__Task to complete__. From the text on saving, syncing and locating files below, list every product or platform it mentions by name.

__Source extract__.
>>>

Allowing users to save stuff to their local hard disk was also often a good way of helping them lose data, as there probably won’t be a backup of the most important files that the user has stuffed somewhere in their own twisted hierarchy of files & folders.
There are numerous ways for users to be blocked from saving stuff to their own PC, forcing them instead to put data onto some networked share. App designers – especially “modern” apps in Windows, or mobile apps meant for other platforms like iPad or Android – may present a simplified UI to guide users to put stuff in commonly referenced folders by default, and hide access to any off-piste areas too.
Fortunately, with file synchronisation systems like OneDrive, it’s very easy to both write data to the local machine and also to sync it with the cloud, more-or-less immediately. These solutions mean you put stuff on your own PC’s file system, but nothing you write to it will be orphaned there – so if you move to another PC, or your machine gets wiped or lost, you’ve still got access to everything.
When dealing with any files that are also synched somewhere, it’s often handy to get the path that either points to the location of the file (to save you clicking through the hierarchy to arrive at it), or indeed directly to the file itself…
Right-clicking within the most-recently-used files list from the File menu in Office apps often gives you the chance to open the location of the file or copy its path to the clipboard, for later consumption, like pasting a link into email (though with the Attach File option in Outlook now offering a most recently-used files list, it may be unnecessary to grub around looking for where the file is – just click the list to add it).
Still the most useful hidden command, some say, is the Copy as path option. Right-click a file in Windows Explorer, and you’ll see a bunch of context-sensitive stuff you can do.
Hold SHIFT while you right-click the file, and you’ll get an extra option to copy its path (in fact, the full filename including its path) to the clipboard, for future use. Once you remember this neat shortcut, you’ll use it far more often than you’d think – especially if you deal with inserting images into web pages, emails etc.

<<<

Pose estimation data

>>>

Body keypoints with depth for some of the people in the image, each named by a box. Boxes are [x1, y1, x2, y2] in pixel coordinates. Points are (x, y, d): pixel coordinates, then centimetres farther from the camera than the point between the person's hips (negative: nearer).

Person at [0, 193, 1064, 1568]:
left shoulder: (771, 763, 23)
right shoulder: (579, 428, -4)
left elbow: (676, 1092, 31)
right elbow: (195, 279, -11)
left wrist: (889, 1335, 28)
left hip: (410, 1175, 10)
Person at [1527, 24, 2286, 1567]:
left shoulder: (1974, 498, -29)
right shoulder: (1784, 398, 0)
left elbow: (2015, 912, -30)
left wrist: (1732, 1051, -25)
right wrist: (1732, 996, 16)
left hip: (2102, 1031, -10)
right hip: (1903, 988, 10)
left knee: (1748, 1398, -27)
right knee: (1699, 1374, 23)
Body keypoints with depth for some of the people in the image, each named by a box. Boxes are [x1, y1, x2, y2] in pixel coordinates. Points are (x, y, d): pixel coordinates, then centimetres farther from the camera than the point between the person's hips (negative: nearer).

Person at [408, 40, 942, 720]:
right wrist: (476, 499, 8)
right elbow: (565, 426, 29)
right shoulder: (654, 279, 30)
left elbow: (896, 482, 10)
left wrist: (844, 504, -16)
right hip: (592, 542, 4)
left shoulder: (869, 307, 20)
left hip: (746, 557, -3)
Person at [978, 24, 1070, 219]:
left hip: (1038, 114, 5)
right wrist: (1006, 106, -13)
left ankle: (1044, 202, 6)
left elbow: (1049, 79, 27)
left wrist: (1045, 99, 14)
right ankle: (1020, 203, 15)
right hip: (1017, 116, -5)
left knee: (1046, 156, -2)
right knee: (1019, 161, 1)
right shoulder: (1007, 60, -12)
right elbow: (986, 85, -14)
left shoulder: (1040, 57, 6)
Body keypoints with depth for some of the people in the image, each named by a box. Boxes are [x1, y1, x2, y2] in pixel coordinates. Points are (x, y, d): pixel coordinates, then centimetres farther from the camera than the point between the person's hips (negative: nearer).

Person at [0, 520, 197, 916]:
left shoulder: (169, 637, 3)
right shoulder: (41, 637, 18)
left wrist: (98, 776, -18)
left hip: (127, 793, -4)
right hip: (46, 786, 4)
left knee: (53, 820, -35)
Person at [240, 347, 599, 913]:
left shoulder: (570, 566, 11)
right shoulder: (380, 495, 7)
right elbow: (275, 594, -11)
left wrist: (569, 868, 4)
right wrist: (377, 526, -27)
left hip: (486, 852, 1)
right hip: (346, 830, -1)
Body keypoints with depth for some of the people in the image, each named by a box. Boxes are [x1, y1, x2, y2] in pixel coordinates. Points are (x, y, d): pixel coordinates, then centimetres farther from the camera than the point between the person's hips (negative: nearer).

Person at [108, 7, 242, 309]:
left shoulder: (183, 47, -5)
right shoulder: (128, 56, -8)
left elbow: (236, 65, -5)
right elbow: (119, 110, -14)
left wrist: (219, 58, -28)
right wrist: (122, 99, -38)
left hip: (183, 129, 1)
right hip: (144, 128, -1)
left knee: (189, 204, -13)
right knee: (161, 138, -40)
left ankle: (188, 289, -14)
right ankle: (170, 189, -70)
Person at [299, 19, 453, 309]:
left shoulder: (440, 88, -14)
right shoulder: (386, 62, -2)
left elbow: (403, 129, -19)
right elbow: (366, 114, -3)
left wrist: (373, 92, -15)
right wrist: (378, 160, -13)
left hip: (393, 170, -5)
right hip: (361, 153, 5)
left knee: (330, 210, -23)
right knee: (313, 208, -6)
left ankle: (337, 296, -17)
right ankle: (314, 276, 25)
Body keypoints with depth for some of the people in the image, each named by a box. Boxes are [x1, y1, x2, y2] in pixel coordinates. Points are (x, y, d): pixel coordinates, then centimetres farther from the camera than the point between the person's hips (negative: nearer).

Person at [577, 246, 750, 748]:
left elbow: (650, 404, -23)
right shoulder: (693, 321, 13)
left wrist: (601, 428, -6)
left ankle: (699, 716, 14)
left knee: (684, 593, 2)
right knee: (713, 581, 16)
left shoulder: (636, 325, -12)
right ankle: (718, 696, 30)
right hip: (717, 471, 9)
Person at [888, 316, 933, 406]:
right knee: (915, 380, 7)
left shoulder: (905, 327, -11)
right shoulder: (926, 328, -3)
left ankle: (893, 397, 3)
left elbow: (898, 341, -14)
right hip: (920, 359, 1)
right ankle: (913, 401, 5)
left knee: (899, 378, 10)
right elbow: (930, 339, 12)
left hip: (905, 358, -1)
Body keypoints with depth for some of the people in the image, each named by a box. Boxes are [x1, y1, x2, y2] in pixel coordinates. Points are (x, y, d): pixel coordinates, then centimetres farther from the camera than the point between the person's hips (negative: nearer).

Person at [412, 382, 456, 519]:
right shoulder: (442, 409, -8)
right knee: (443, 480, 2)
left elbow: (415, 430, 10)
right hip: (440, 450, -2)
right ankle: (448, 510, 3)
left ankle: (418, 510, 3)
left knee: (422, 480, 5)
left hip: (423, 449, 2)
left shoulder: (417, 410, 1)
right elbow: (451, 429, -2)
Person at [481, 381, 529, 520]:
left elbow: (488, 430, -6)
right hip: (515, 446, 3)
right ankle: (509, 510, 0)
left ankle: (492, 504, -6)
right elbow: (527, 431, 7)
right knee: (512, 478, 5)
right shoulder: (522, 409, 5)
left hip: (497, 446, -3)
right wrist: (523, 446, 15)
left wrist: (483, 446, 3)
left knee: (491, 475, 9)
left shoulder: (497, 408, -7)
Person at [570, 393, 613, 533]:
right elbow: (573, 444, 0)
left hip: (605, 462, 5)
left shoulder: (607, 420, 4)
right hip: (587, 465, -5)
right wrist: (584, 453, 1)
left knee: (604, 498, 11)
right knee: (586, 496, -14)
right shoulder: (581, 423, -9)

<<<

__Response__. OneDrive, Windows, iPad, Android, Office, Outlook, Windows Explorer